In terms of appearance, Patishapta can be called the Indian cousin of French thin and crispy crepes. Stuffed with delectable jaggery, and grated coconut filling, Patishapta is one of the forms of Pitha which is famous across East India territory. Pitha is a type of rice cake from the eastern regions of the Indian subcontinent; common in Bangladesh and India, especially the eastern states of Odisha, Assam, West Bengal, Jharkhand, Bihar and the north-eastern region of India. Pithas are typically made of rice flour, but there are many households who also make them in semolina and refined flour.

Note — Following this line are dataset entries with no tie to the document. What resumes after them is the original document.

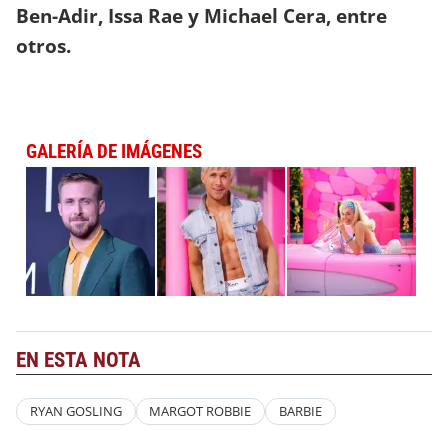
Ben-Adir, Issa Rae y Michael Cera, entre
otros.
GALERÍA DE IMÁGENES
EN ESTA NOTA
RYAN GOSLING
MARGOT ROBBIE
BARBIE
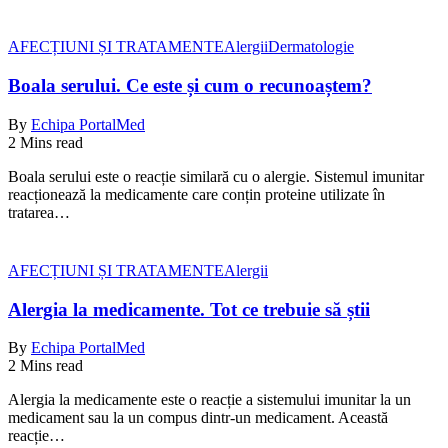
AFECȚIUNI ȘI TRATAMENTE
Alergii
Dermatologie
Boala serului. Ce este și cum o recunoaștem?
By
Echipa PortalMed
2 Mins read
Boala serului este o reacție similară cu o alergie. Sistemul imunitar
reacționează la medicamente care conțin proteine utilizate în
tratarea…
AFECȚIUNI ȘI TRATAMENTE
Alergii
Alergia la medicamente. Tot ce trebuie să știi
By
Echipa PortalMed
2 Mins read
Alergia la medicamente este o reacție a sistemului imunitar la un
medicament sau la un compus dintr-un medicament. Această
reacție…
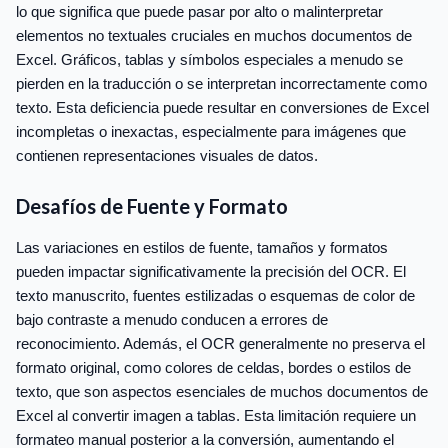
lo que significa que puede pasar por alto o malinterpretar
elementos no textuales cruciales en muchos documentos de
Excel. Gráficos, tablas y símbolos especiales a menudo se
pierden en la traducción o se interpretan incorrectamente como
texto. Esta deficiencia puede resultar en conversiones de Excel
incompletas o inexactas, especialmente para imágenes que
contienen representaciones visuales de datos.
Desafíos de Fuente y Formato
Las variaciones en estilos de fuente, tamaños y formatos
pueden impactar significativamente la precisión del OCR. El
texto manuscrito, fuentes estilizadas o esquemas de color de
bajo contraste a menudo conducen a errores de
reconocimiento. Además, el OCR generalmente no preserva el
formato original, como colores de celdas, bordes o estilos de
texto, que son aspectos esenciales de muchos documentos de
Excel al convertir imagen a tablas. Esta limitación requiere un
formateo manual posterior a la conversión, aumentando el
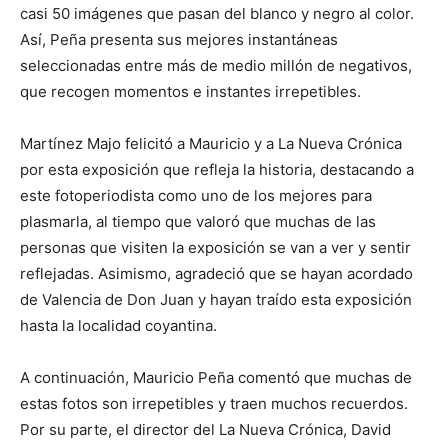
casi 50 imágenes que pasan del blanco y negro al color.
Así, Peña presenta sus mejores instantáneas
seleccionadas entre más de medio millón de negativos,
que recogen momentos e instantes irrepetibles.
Martínez Majo felicitó a Mauricio y a La Nueva Crónica
por esta exposición que refleja la historia, destacando a
este fotoperiodista como uno de los mejores para
plasmarla, al tiempo que valoró que muchas de las
personas que visiten la exposición se van a ver y sentir
reflejadas. Asimismo, agradeció que se hayan acordado
de Valencia de Don Juan y hayan traído esta exposición
hasta la localidad coyantina.
A continuación, Mauricio Peña comentó que muchas de
estas fotos son irrepetibles y traen muchos recuerdos.
Por su parte, el director del La Nueva Crónica, David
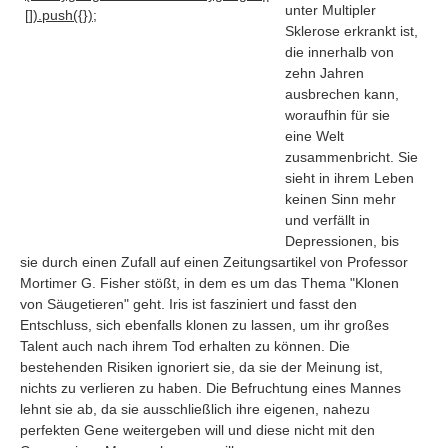
unter Multipler
[]).push({});
Sklerose erkrankt ist,
die innerhalb von
zehn Jahren
ausbrechen kann,
woraufhin für sie
eine Welt
zusammenbricht. Sie
sieht in ihrem Leben
keinen Sinn mehr
und verfällt in
Depressionen, bis
sie durch einen Zufall auf einen Zeitungsartikel von Professor
Mortimer G. Fisher stößt, in dem es um das Thema "Klonen
von Säugetieren" geht. Iris ist fasziniert und fasst den
Navigation
Entschluss, sich ebenfalls klonen zu lassen, um ihr großes
Talent auch nach ihrem Tod erhalten zu können. Die
News
bestehenden Risiken ignoriert sie, da sie der Meinung ist,
Foren
nichts zu verlieren zu haben. Die Befruchtung eines Mannes
Suchen
lehnt sie ab, da sie ausschließlich ihre eigenen, nahezu
perfekten Gene weitergeben will und diese nicht mit den
Kontaktieren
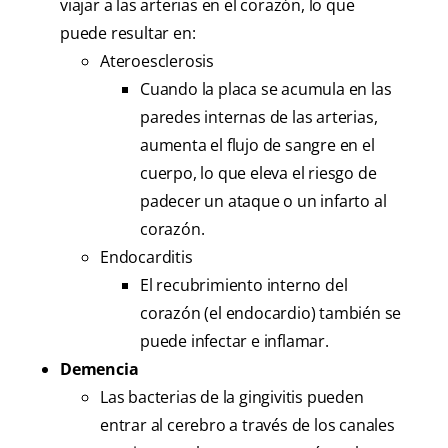
viajar a las arterias en el corazón, lo que
puede resultar en:
Ateroesclerosis
Cuando la placa se acumula en las
paredes internas de las arterias,
aumenta el flujo de sangre en el
cuerpo, lo que eleva el riesgo de
padecer un ataque o un infarto al
corazón.
Endocarditis
El recubrimiento interno del
corazón (el endocardio) también se
puede infectar e inflamar.
Demencia
Las bacterias de la gingivitis pueden
entrar al cerebro a través de los canales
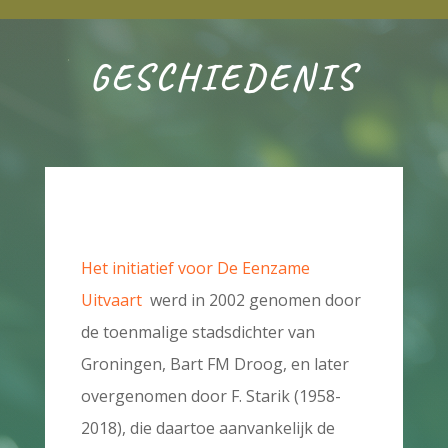
GESCHIEDENIS
Het initiatief voor De Eenzame
Uitvaart
werd in 2002 genomen door
de toenmalige stadsdichter van
Groningen, Bart FM Droog, en later
overgenomen door F. Starik (1958-
2018), die daartoe aanvankelijk de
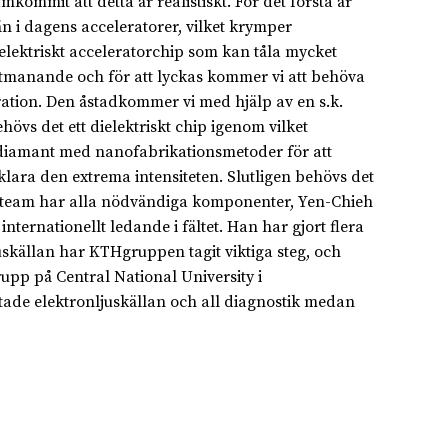
ommit att detta är realistiskt. För det första är
 än i dagens acceleratorer, vilket krymper
ielektriskt acceleratorchip som kan tåla mycket
 utmanande och för att lyckas kommer vi att behöva
leration. Den åstadkommer vi med hjälp av en s.k.
ehövs det ett dielektriskt chip igenom vilket
i diamant med nanofabrikationsmetoder för att
klara den extrema intensiteten. Slutligen behövs det
årt team har alla nödvändiga komponenter, Yen-Chieh
ernationellt ledande i fältet. Han har gjort flera
skällan har KTHgruppen tagit viktiga steg, och
pp på Central National University i
tade elektronljuskällan och all diagnostik medan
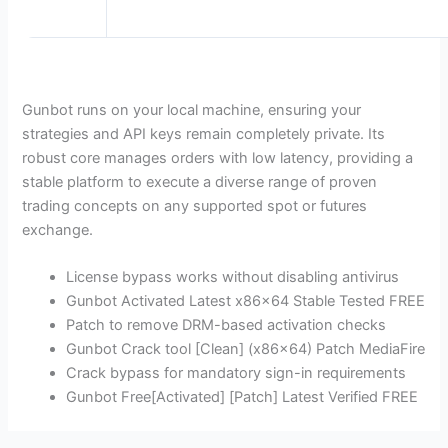
Gunbot runs on your local machine, ensuring your
strategies and API keys remain completely private. Its
robust core manages orders with low latency, providing a
stable platform to execute a diverse range of proven
trading concepts on any supported spot or futures
exchange.
License bypass works without disabling antivirus
Gunbot Activated Latest x86x64 Stable Tested FREE
Patch to remove DRM-based activation checks
Gunbot Crack tool [Clean] (x86x64) Patch MediaFire
Crack bypass for mandatory sign-in requirements
Gunbot Free[Activated] [Patch] Latest Verified FREE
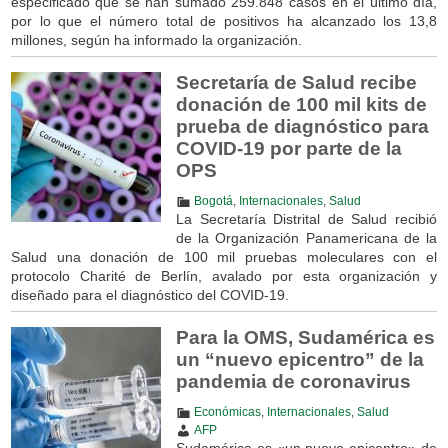
especificado que se han sumado 259.848 casos en el último día,
por lo que el número total de positivos ha alcanzado los 13,8
millones, según ha informado la organización.
Secretaría de Salud recibe
donación de 100 mil kits de
prueba de diagnóstico para
COVID-19 por parte de la
OPS
Bogotá
,
Internacionales
,
Salud
La Secretaría Distrital de Salud recibió
de la Organización Panamericana de la
Salud una donación de 100 mil pruebas moleculares con el
protocolo Charité de Berlín, avalado por esta organización y
diseñado para el diagnóstico del COVID-19.
Para la OMS, Sudamérica es
un “nuevo epicentro” de la
pandemia de coronavirus
Económicas
,
Internacionales
,
Salud
AFP
Sudamérica es «un nuevo epicentro» de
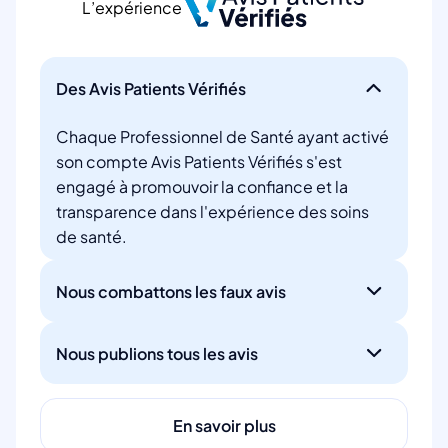
L’expérience
Des Avis Patients Vérifiés
Chaque Professionnel de Santé ayant activé
son compte Avis Patients Vérifiés s'est
engagé à promouvoir la confiance et la
transparence dans l'expérience des soins
de santé.
Nous combattons les faux avis
Nous publions tous les avis
En savoir plus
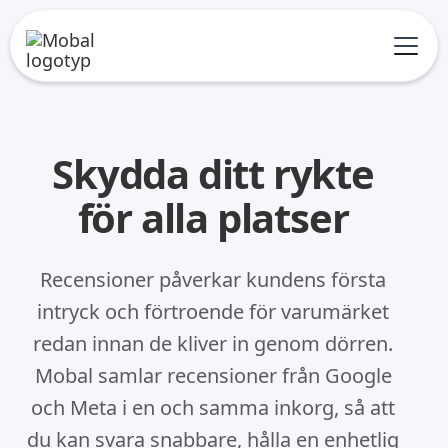
Skydda ditt rykte
för alla platser
Recensioner påverkar kundens första
intryck och förtroende för varumärket
redan innan de kliver in genom dörren.
Mobal samlar recensioner från Google
och Meta i en och samma inkorg, så att
du kan svara snabbare, hålla en enhetlig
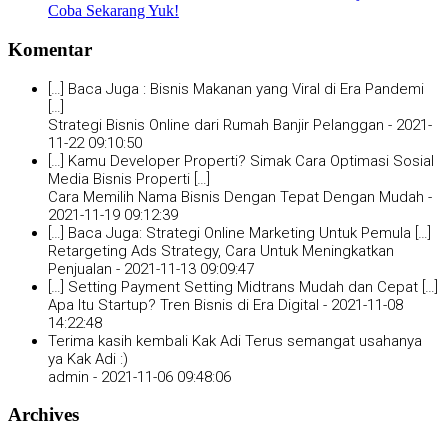
Coba Sekarang Yuk!
Komentar
[…] Baca Juga : Bisnis Makanan yang Viral di Era Pandemi
[…]
Strategi Bisnis Online dari Rumah Banjir Pelanggan -
2021-
11-22 09:10:50
[…] Kamu Developer Properti? Simak Cara Optimasi Sosial
Media Bisnis Properti […]
Cara Memilih Nama Bisnis Dengan Tepat Dengan Mudah -
2021-11-19 09:12:39
[…] Baca Juga: Strategi Online Marketing Untuk Pemula […]
Retargeting Ads Strategy, Cara Untuk Meningkatkan
Penjualan -
2021-11-13 09:09:47
[…] Setting Payment Setting Midtrans Mudah dan Cepat […]
Apa Itu Startup? Tren Bisnis di Era Digital -
2021-11-08
14:22:48
Terima kasih kembali Kak Adi Terus semangat usahanya
ya Kak Adi :)
admin -
2021-11-06 09:48:06
Archives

Traditional preparation of Patishapta would include soaking rice overnight. And grinding this soaked rice into smooth batter. The grinding business is typically done on ‘shilnora’ (a three inch high flat piece of stone on which you grind the rice with another stone, sliding it up and down). Nowadays, one can do that in mixer grinders as well.
For the filling, in a separate wok, grated coconut or khoya, with sugar or jaggery are placed over low flame. Milk and cardamom are then added to the mix for a fragrant touch. This sticky filling is kept aside for 15 minutes to cool. For the patishapta, a thin layer of the batter is spread using a laddle. Upon its cooking, the filling is added and the patishapta is rolled. And finally the patishaptas are topped with sweetened condensed milk and chunky nuts.